§ Selected excerpt:
════════════════
Boyson noted that Wetlands lost a number of outings this year, but even so, she feels they broke even, if not a little on the plus side.

And, like most, Wetlands still deals with COVID-19 rules and restrictions.

“The cart situation is, most of these people come together, they ride together. So it’s two people to a cart. We have maintained the stoppers in the pins, so they don’t touch the pin,” Boyson said. “Same with rakes and the water, we haven’t put those out.”

Corriggio said they are still spacing tee times and spacing players warming up on the range at Bulle Rock. Although, they have put the sand bottles for repair back in the carts.

Looking forward, these golf courses are hoping for more of the same.

At Geneva Farm, Buzzell said he has over over 200 on the book for Friday. Weekend players have been running in the triple digits, and some weekdays have had up to 100 per day.

“As we get to this time of year, what happens is people look the night before,” Boyson said of tee times at Wetlands. “We get a lot of bookings the day before.”

Boyson said the plan moving forward is to maintain what’s been going on for past couple of months.

At Bulle Rock, Corriggio plans to stay busy. “So, I expect us to be busy as long as the weather’s good and then if this continues, the COVID stuff, into spring, as long as they don’t shut us down, I’m sure we’ll be really busy again,” Corriggio said.

There is also the chance that if COVID-19 positivity numbers continued to rise, even golf courses could feel the severe pinch again.

So, as each week passes and Hogan schedules COVID-19 news conferences, these golf course managers and pro agree, there’s a slight cringe as to what will be said.

“I’ll tell you, yes and no. I think if [Hogan] decides that we’re out of business again, then things are really bad, because we’re kind of an outdoor activity. So, when he announces something is going on I don’t initially get nervous,” Corriggio said. “If things progress the way they’re going, things aren’t turning for the good, then I guess if he keeps calling announcements, then maybe I will get nervous. But at this point, were not too, nervous. We think we’ll be okay, but who knows.”
════════════════
[Page-level text extractions]
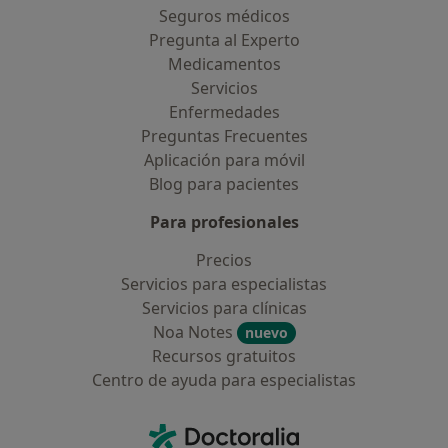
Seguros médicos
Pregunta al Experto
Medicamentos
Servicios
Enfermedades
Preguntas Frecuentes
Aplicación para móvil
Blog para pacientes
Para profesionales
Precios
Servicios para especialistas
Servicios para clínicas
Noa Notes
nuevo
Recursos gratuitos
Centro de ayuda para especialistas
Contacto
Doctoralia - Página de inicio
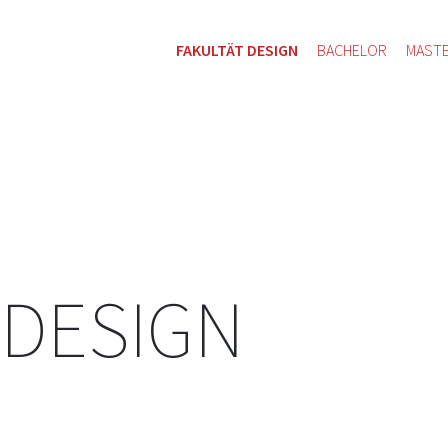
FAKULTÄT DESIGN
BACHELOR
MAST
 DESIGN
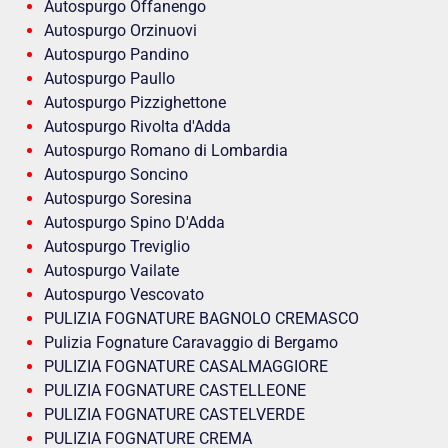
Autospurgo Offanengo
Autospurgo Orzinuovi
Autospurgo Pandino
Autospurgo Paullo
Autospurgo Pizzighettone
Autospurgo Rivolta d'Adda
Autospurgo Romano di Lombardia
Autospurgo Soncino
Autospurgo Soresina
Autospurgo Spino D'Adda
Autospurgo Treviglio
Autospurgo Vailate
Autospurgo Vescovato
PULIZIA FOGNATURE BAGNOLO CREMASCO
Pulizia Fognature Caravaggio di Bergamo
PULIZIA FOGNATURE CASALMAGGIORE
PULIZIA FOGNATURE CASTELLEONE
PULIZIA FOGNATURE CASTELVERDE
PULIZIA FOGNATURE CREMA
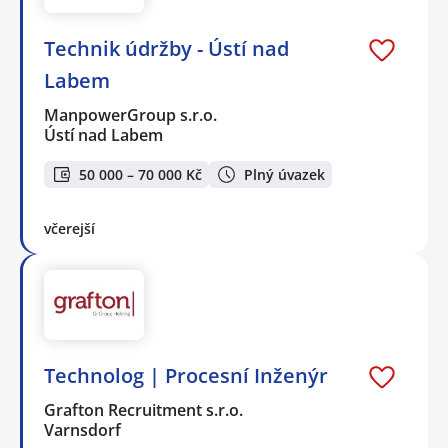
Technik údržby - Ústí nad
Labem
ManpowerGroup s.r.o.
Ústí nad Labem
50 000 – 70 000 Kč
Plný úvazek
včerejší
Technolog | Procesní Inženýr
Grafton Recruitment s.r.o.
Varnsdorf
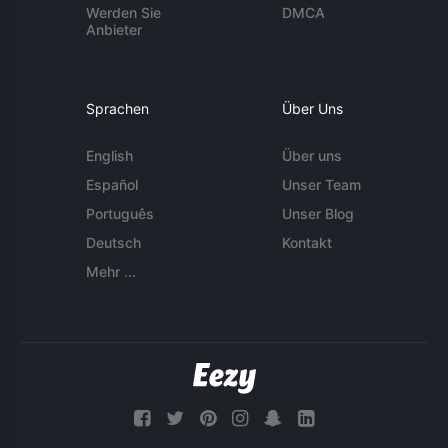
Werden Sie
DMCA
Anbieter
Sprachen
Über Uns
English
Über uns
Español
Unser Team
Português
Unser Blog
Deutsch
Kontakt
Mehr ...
════════════════
§ Work order:
Condense the paragraph of the golf-course article that begins “The cart situation is” into a short bulleted list that keeps its main facts. Answer from the golf-course article alone, not from the entries.

§ Answer box:
Boyson's account of COVID-19 measures at Wetlands:
- Carts: people who come together ride together, two to a cart.
- Pins: the stoppers have been kept in the pins so players don't touch the pin.
- Rakes and water: neither has been put out.